• **Tugas yang Dikerjakan**:
- a) Dalam teks kajian, siapa pengamat politik di media Aljazeera yang istilahnya dipinjam?
- b) Ulangi persis bagian teks kajian, semuanya mulai dari "REPUBLIKA.CO.ID, Oleh: Ikhwanul" hingga "kawasan Timur Tengah.".

• **Teks Kajian**:
------

REPUBLIKA.CO.ID, Oleh: Ikhwanul Kiram Mashuri
Beberapa tahun lalu para analis dan pengambil keputusan di Timur Tengah barangkali bisa dengan gampang memetakan persoalan: penjajahan Israel atas Palestina dan berkembangnya kelompok radikal seperti al Qaida. Kini persoalan di Timur Tengah sudah semakin ruwet. Tidak gampang mengurai geopolitik kawasan yang terus bergolak itu.
Meminjam istilah pengamat politik di media Aljazeera, Adnan Abu Amir, dalam sejarah Timur Tengah belum pernah terjadi perpecahan dan konflik separah seperti sekarang ini. Perpecahan yang kemudian membawa negara-negara di kawasan itu untuk membentuk blok-blok ‘pertemanan’ alias koalisi.
Namun, namanya politik, pertemanan atau koalisi itu sangat cair. Tidak permanen. Termasuk koalisi negara-negara besar seperti Amerika Serikat (AS) dan Rusia yang ingin mengambil peran (kepentingan) lebih besar di kawasan Timur Tengah.

------

• **Materi yang Disediakan**:

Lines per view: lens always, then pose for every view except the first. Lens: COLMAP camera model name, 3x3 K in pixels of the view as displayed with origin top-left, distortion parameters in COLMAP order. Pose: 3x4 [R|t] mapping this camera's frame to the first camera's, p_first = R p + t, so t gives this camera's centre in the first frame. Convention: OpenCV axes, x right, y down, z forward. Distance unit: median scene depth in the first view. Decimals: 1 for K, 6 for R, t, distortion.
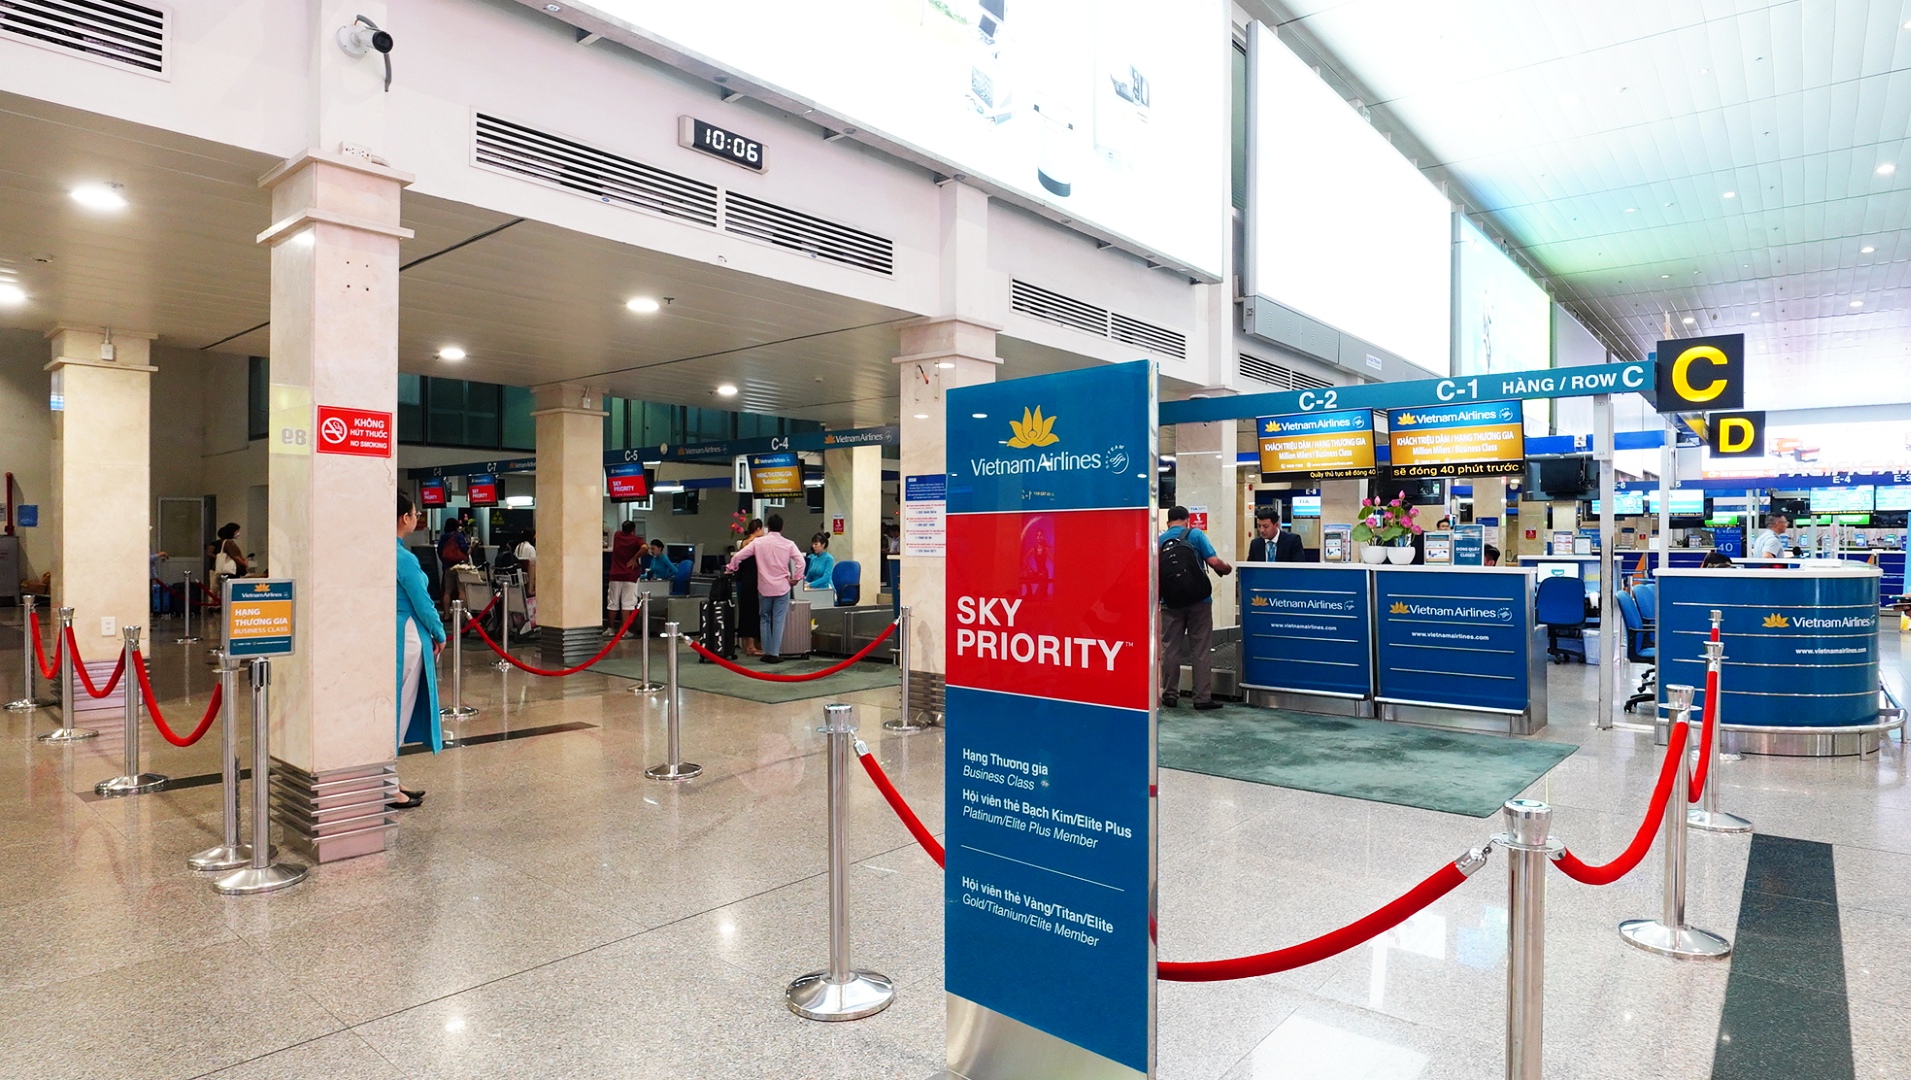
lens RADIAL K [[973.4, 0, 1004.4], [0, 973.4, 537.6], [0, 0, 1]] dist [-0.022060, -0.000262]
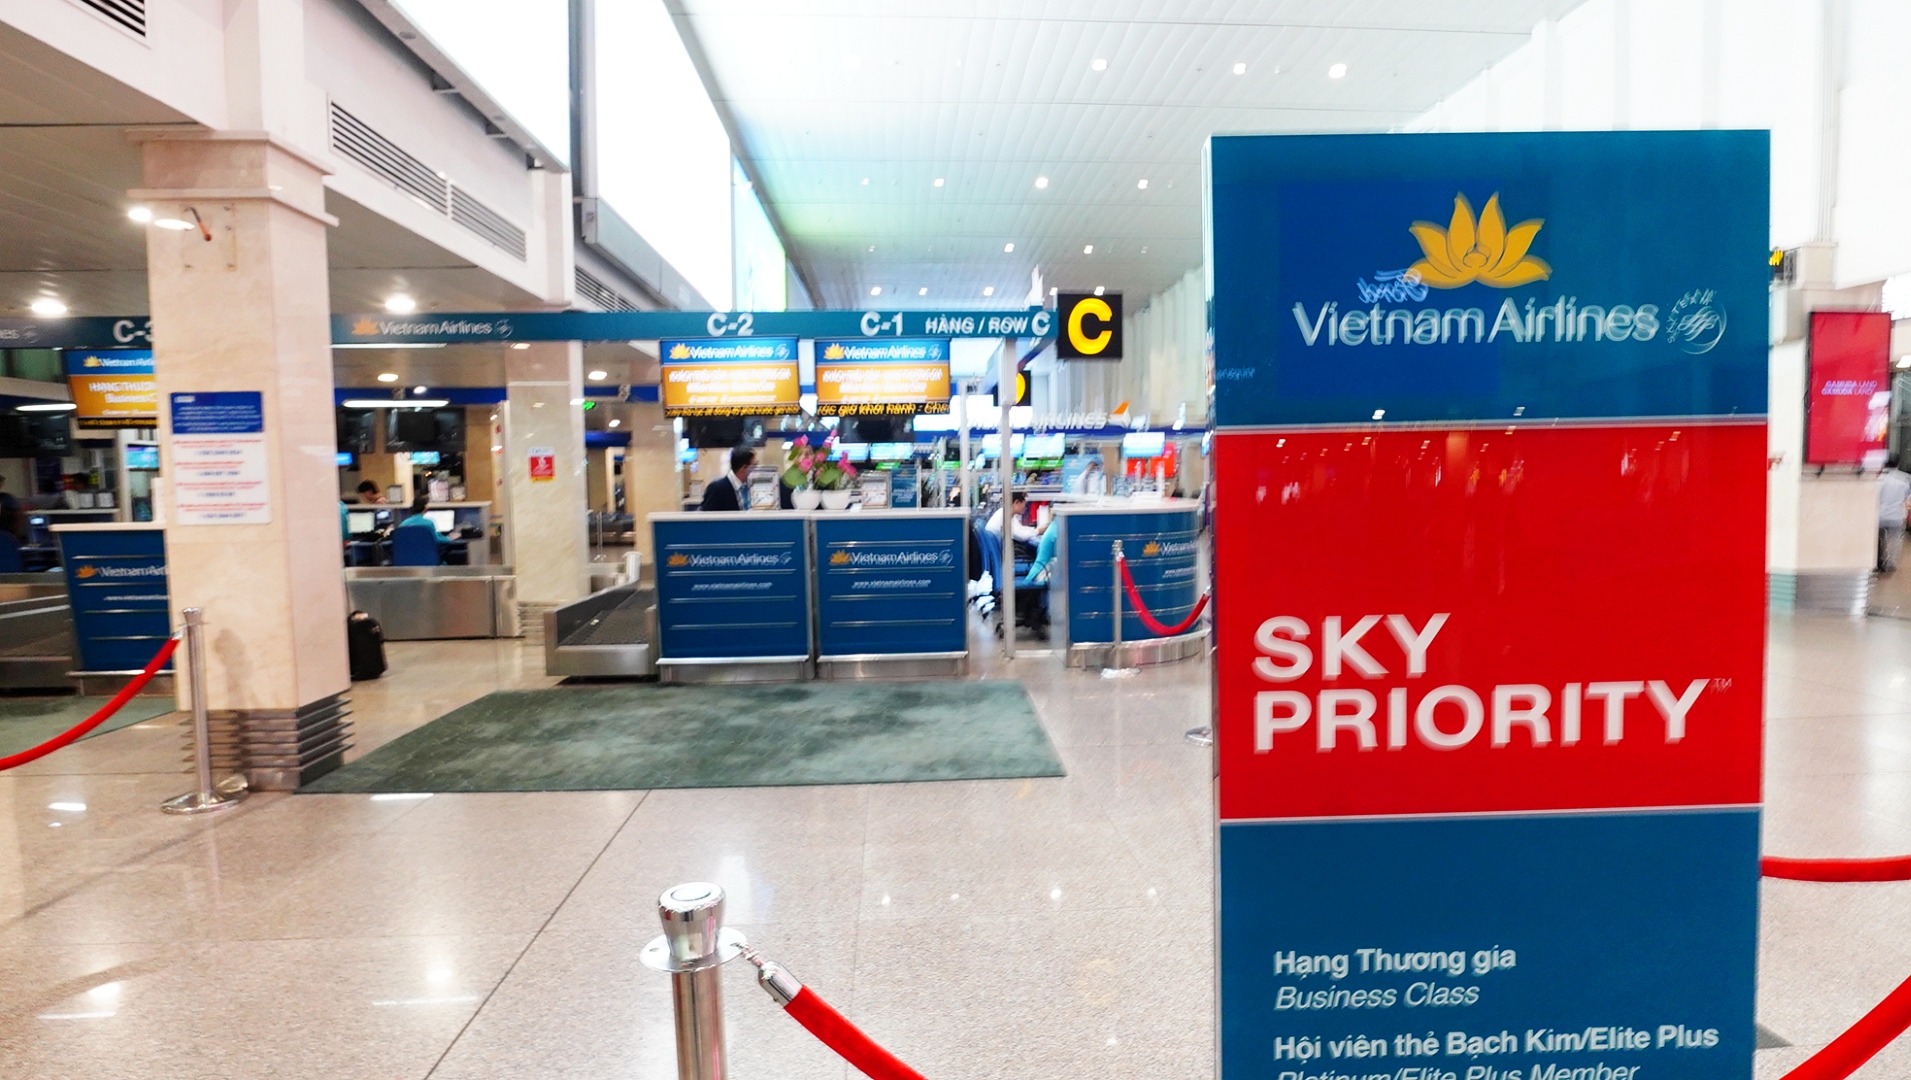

------

• **Jawaban Anda**:
- a) Adnan Abu Amir.

- b)
REPUBLIKA.CO.ID, Oleh: Ikhwanul Kiram Mashuri
Beberapa tahun lalu para analis dan pengambil keputusan di Timur Tengah barangkali bisa dengan gampang memetakan persoalan: penjajahan Israel atas Palestina dan berkembangnya kelompok radikal seperti al Qaida. Kini persoalan di Timur Tengah sudah semakin ruwet. Tidak gampang mengurai geopolitik kawasan yang terus bergolak itu.
Meminjam istilah pengamat politik di media Aljazeera, Adnan Abu Amir, dalam sejarah Timur Tengah belum pernah terjadi perpecahan dan konflik separah seperti sekarang ini. Perpecahan yang kemudian membawa negara-negara di kawasan itu untuk membentuk blok-blok ‘pertemanan’ alias koalisi.
Namun, namanya politik, pertemanan atau koalisi itu sangat cair. Tidak permanen. Termasuk koalisi negara-negara besar seperti Amerika Serikat (AS) dan Rusia yang ingin mengambil peran (kepentingan) lebih besar di kawasan Timur Tengah.